1.「差別意識」という概念と意識調査による測定

 これまでの行政による意識調査に不満を感じてきた。例えば、意識調査をどう啓発などの施策に活かしていくのかということ。また、そもそも何を調べようとしているのか。差別意識の概念規定がなされていない中で、部落に対する敵意、マイナス評価、忌避的な感情などと、「寝た子を起こすな」や部落の起源などの考え方の両方を聞いている。意識調査における差別意識の概念が混乱していると思う。

意識調査によって差別意識を把握しようとする時の限界点としては、日常生活で起こりうる具体的な場面から切り離された回答になるということ。

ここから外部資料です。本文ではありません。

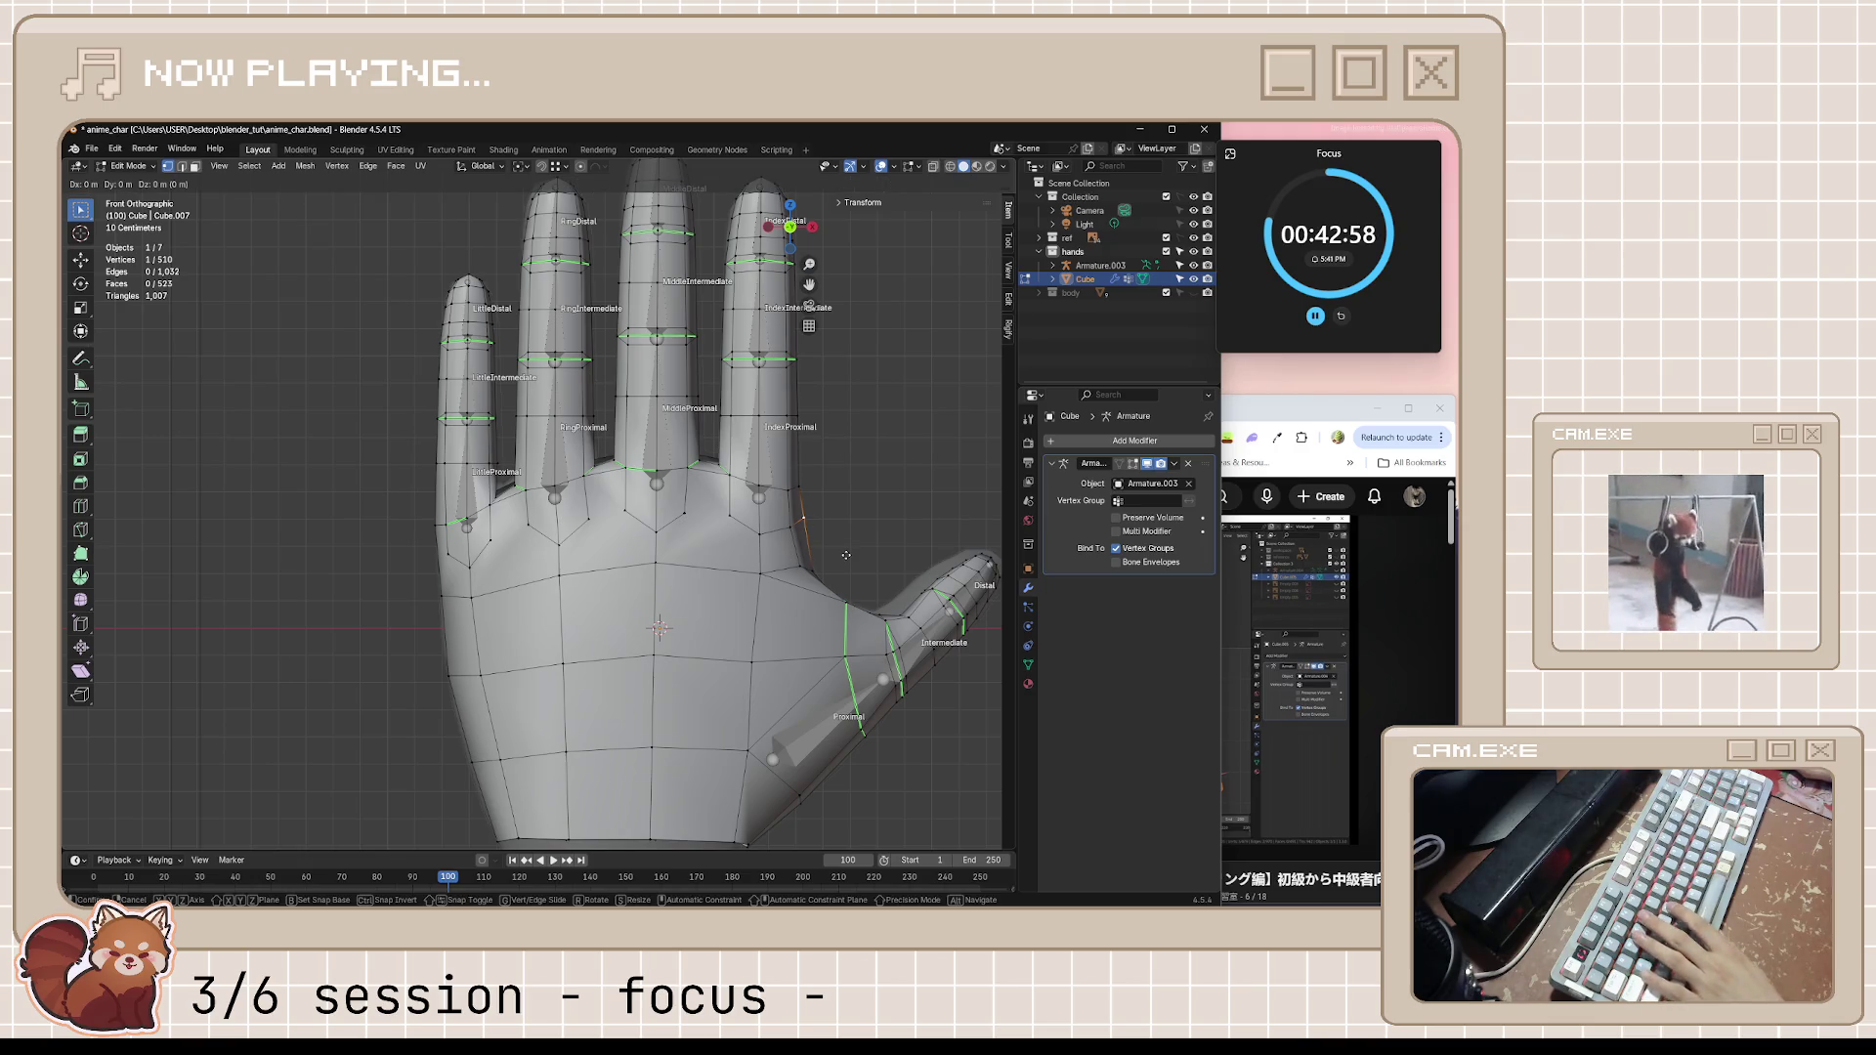
click(815, 556)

あらかじめ想定された選択肢から選ばせる選択肢法に限界があること。考えたことさえないような人にも強制的に回答させるという問題。意識と行動の因果関係を把握することの困難さといった限界点が指摘できる。

今回の意識調査において差別意識を把握するためのモデルとしては、逆に混乱した概念としての差別意識にはこだわらず、具体的な行動とそれに直接影響を与えるものに注目した。個人の中にある「状況認識」と「価値観(差別観・倫理観)」である。例えば、差別は厳しい、なくならないという「状況認識」と差別に対して可視的に抵抗できるかという「行動」について、その因果関係を明らかにしようとした。

また、ある価値観を持つに至る情報伝達経路については、例えば同和問題学習などの公式な経路と意図されない日常的な情報がある。今回、「あなたは同和は怖いという話を聞いたことがあるか」などの質問項目を設けている。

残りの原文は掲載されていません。